The task: From the records that follow, copy every line that contains the word "right".

Saved data entries:

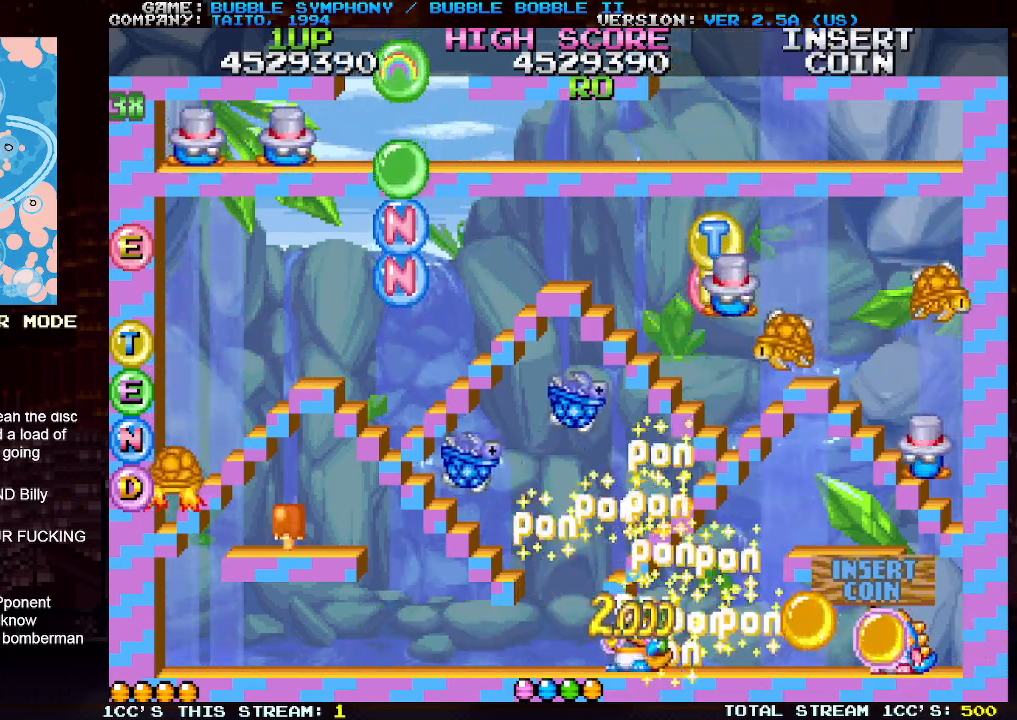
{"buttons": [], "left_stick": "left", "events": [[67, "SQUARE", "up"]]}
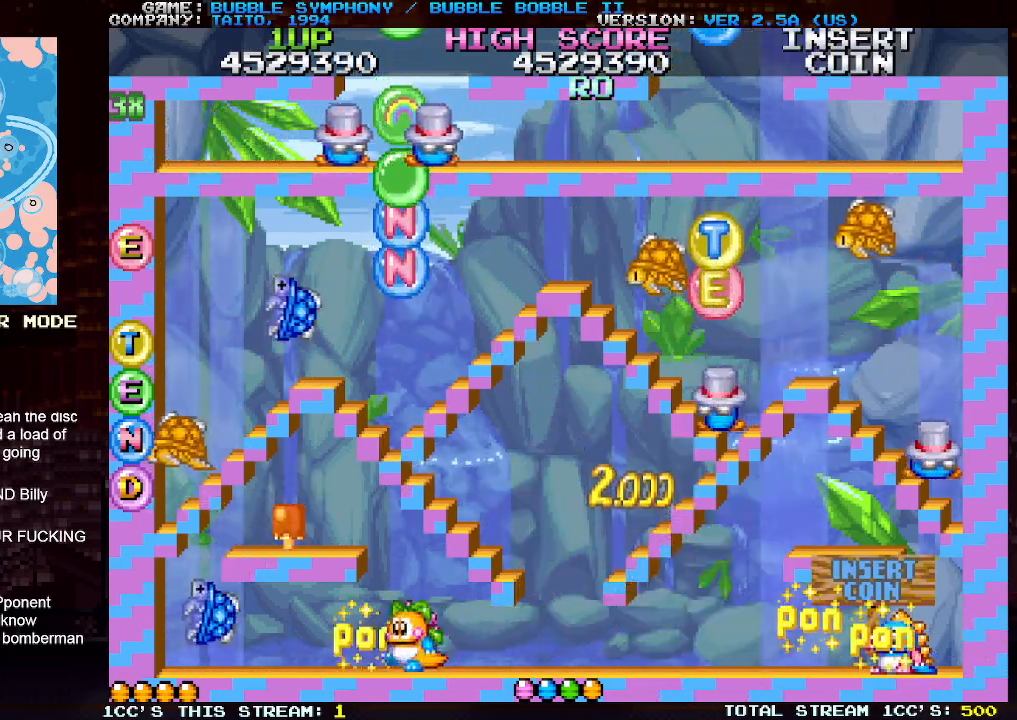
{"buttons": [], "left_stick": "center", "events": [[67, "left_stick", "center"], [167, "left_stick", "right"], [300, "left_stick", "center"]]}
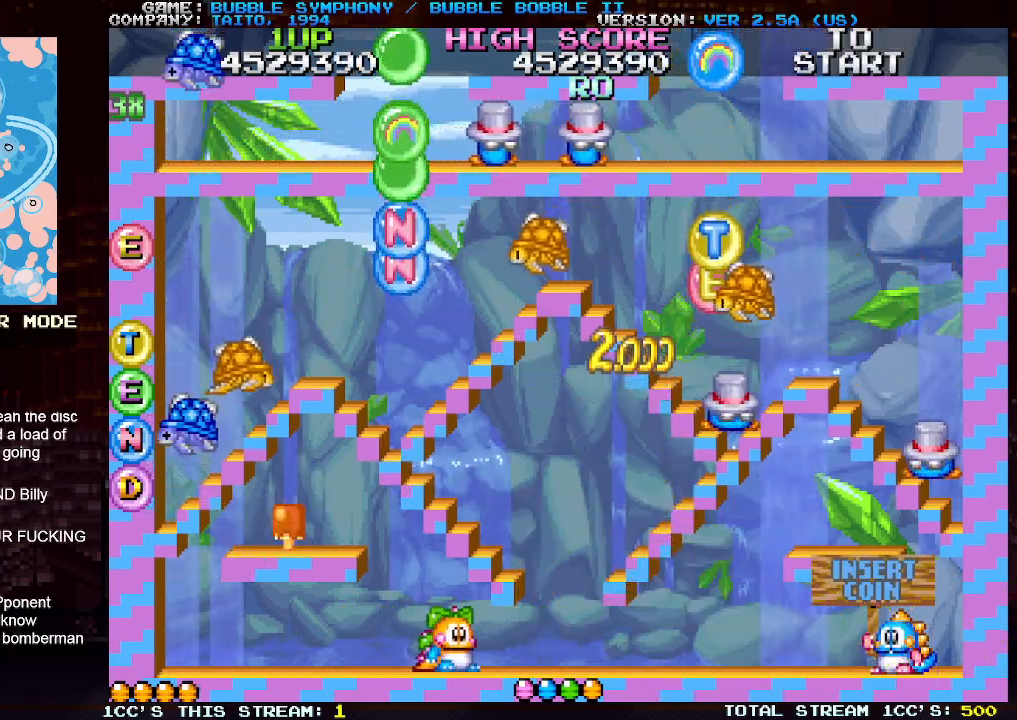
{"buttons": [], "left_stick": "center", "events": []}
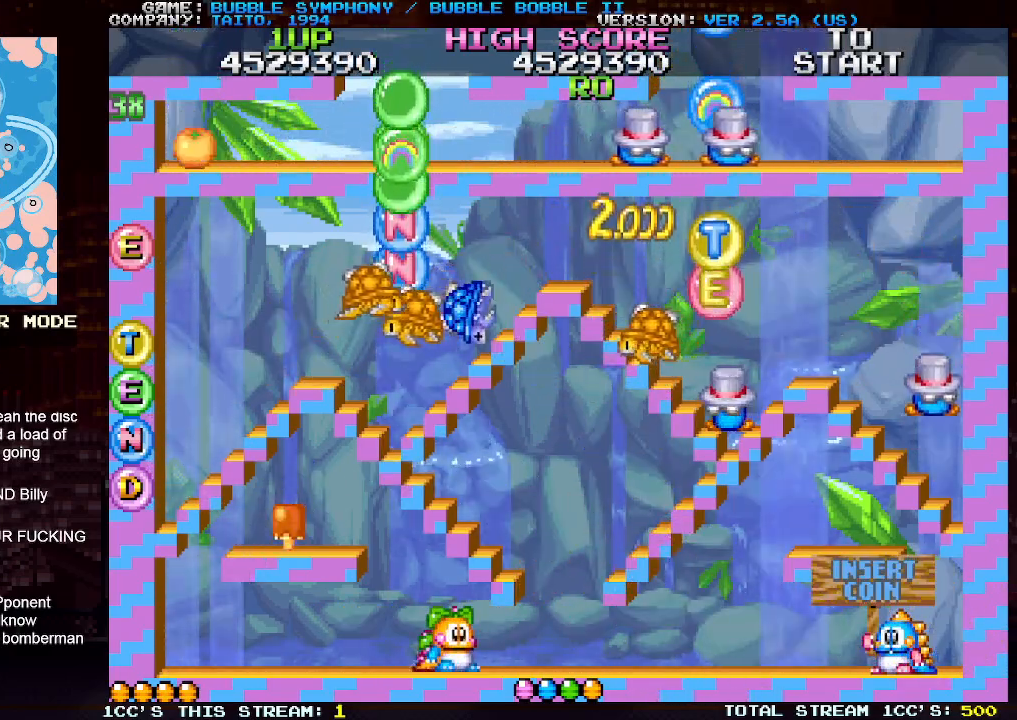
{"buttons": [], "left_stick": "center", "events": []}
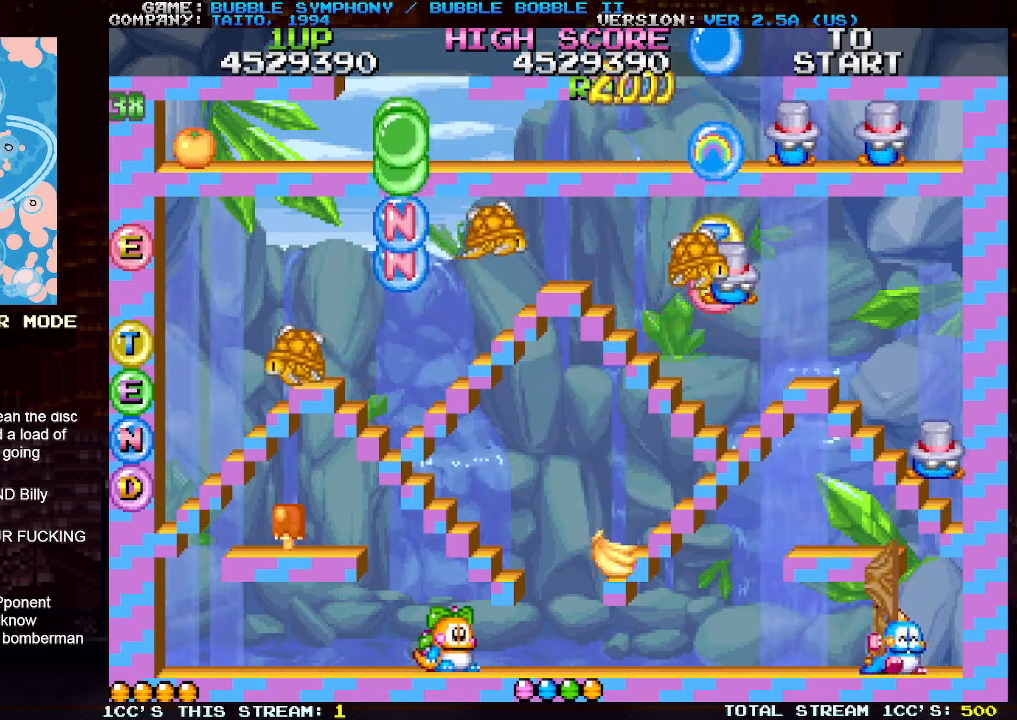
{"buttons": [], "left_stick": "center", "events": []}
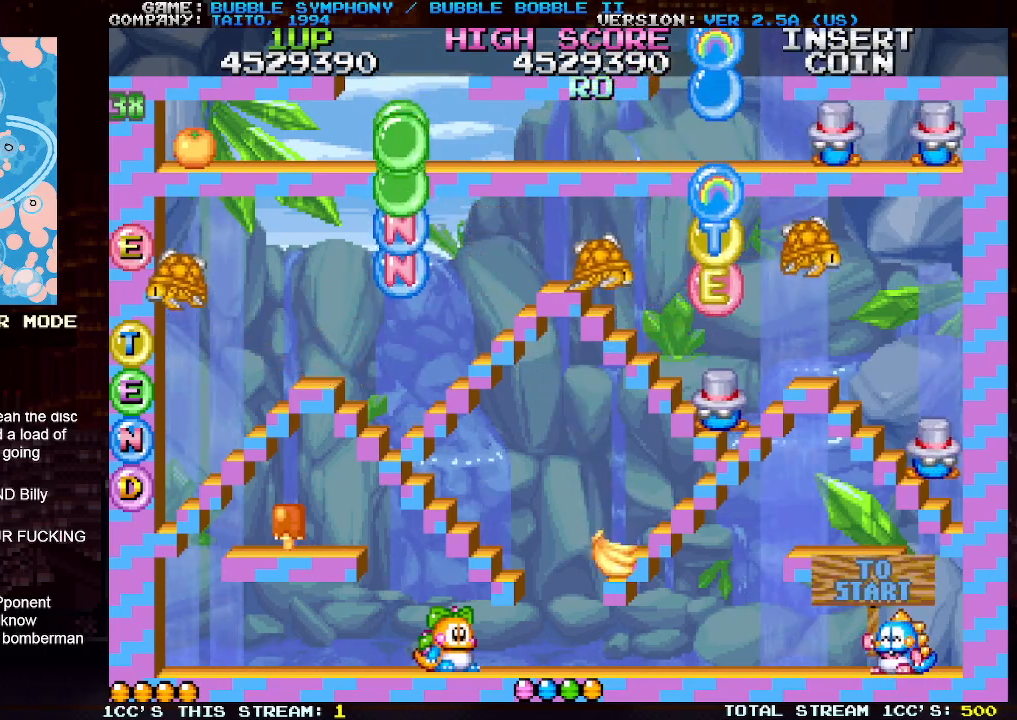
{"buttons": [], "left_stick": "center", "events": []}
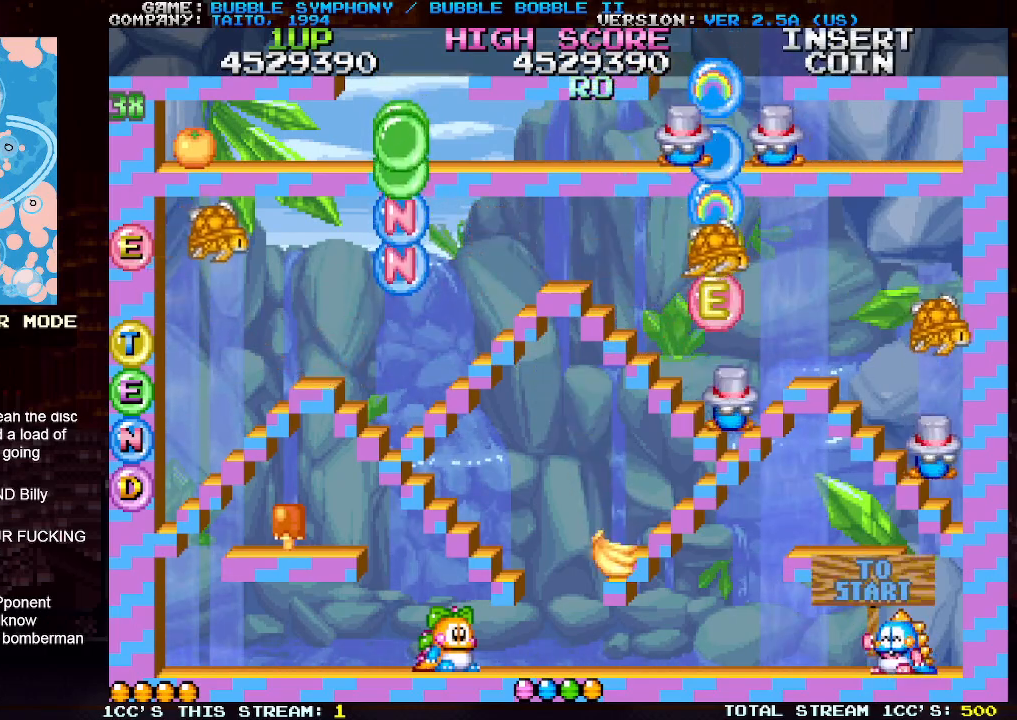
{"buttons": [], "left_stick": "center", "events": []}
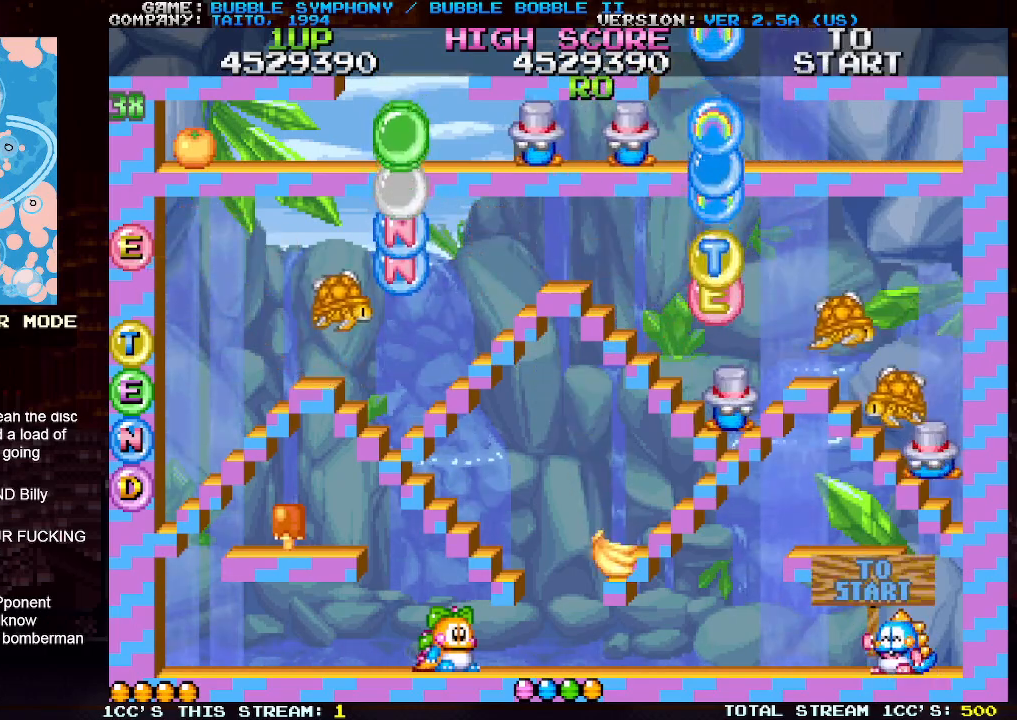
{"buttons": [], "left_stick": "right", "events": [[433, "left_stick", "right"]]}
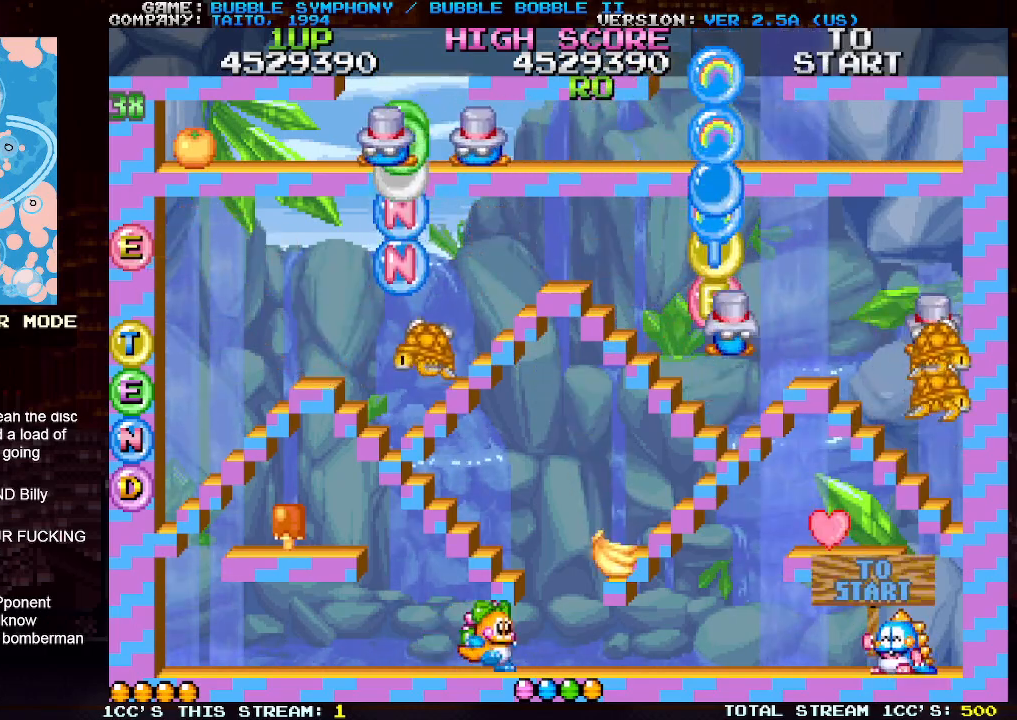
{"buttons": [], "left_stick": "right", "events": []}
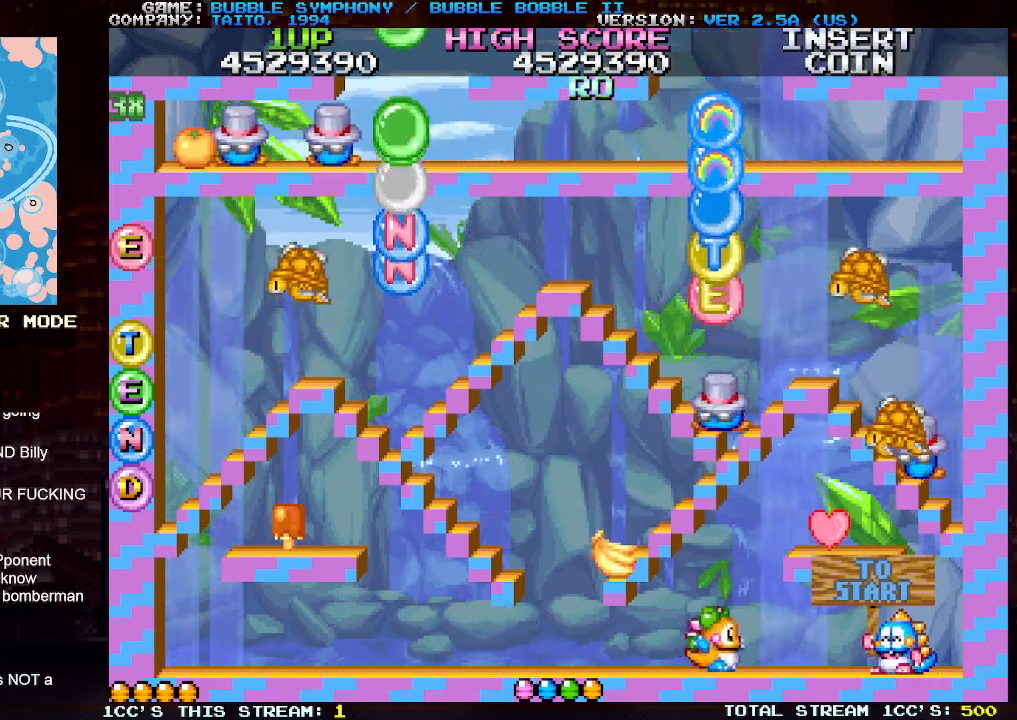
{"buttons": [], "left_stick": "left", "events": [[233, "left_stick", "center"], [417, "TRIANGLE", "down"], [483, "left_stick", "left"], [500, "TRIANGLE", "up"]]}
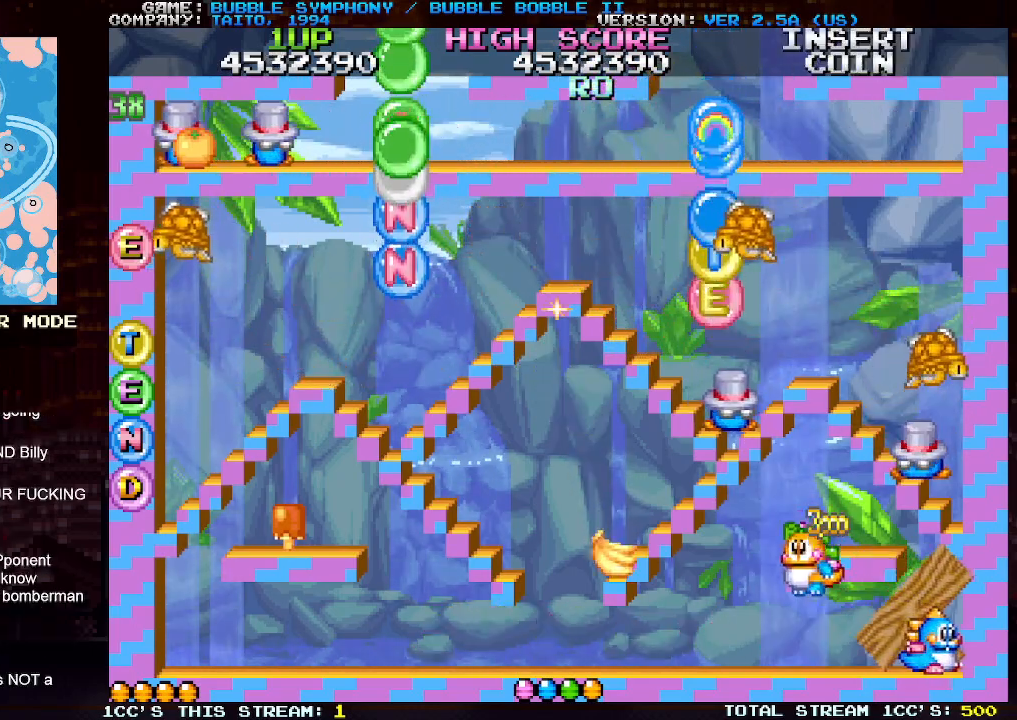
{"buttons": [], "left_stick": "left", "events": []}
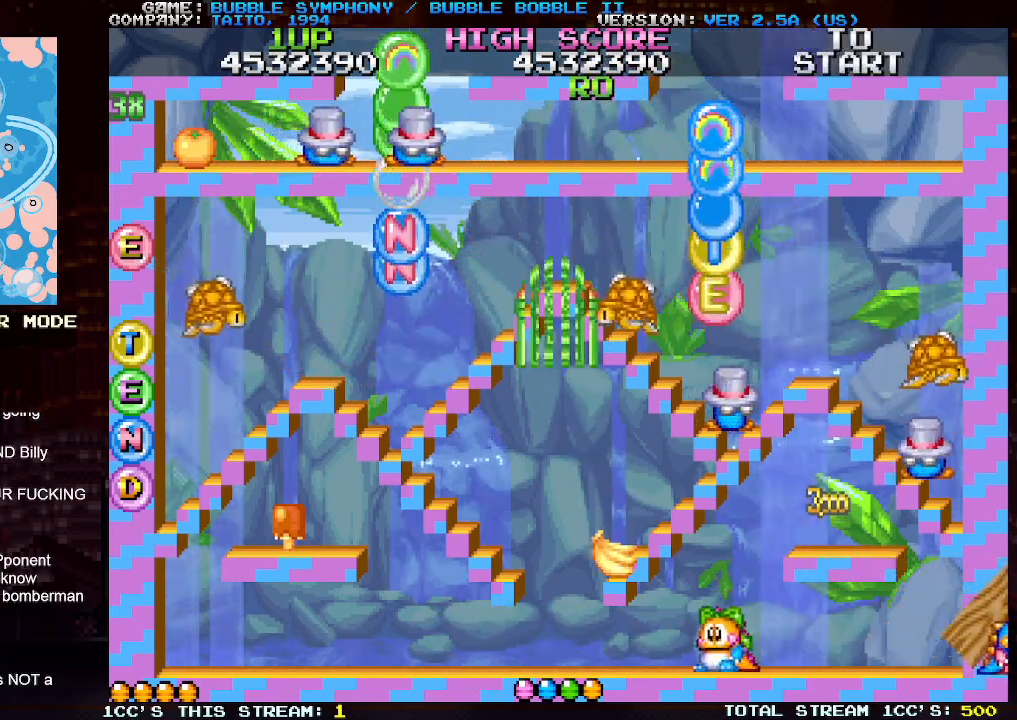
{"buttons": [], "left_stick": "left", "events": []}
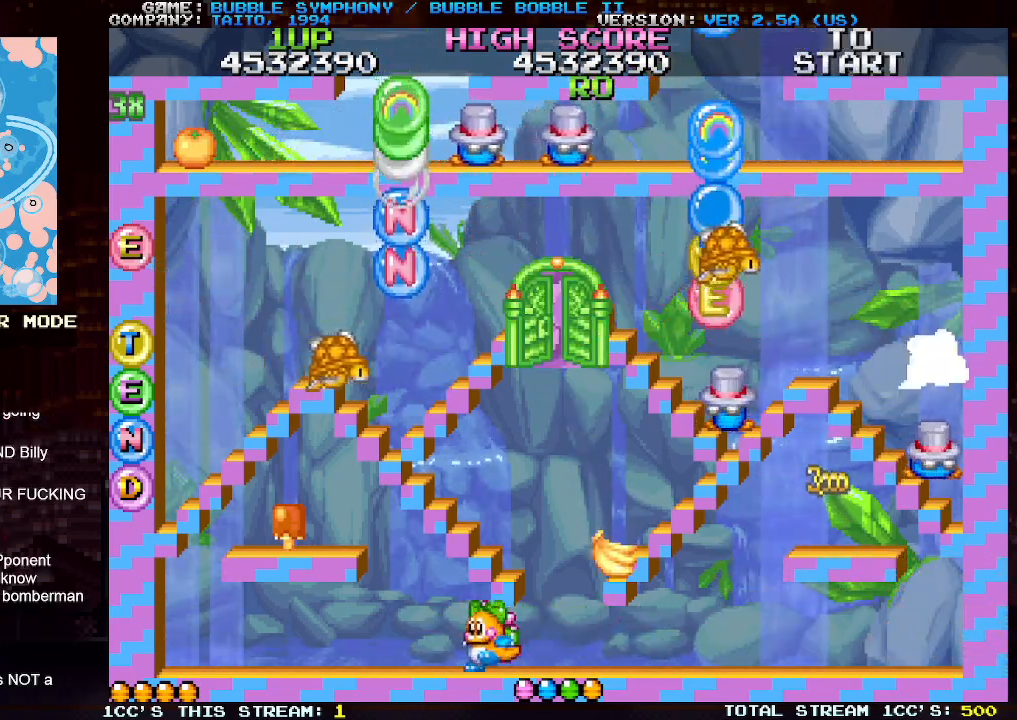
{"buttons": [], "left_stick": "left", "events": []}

Result below:
{"buttons": [], "left_stick": "center", "events": [[67, "left_stick", "center"], [167, "left_stick", "right"], [300, "left_stick", "center"]]}
{"buttons": [], "left_stick": "right", "events": [[433, "left_stick", "right"]]}
{"buttons": [], "left_stick": "right", "events": []}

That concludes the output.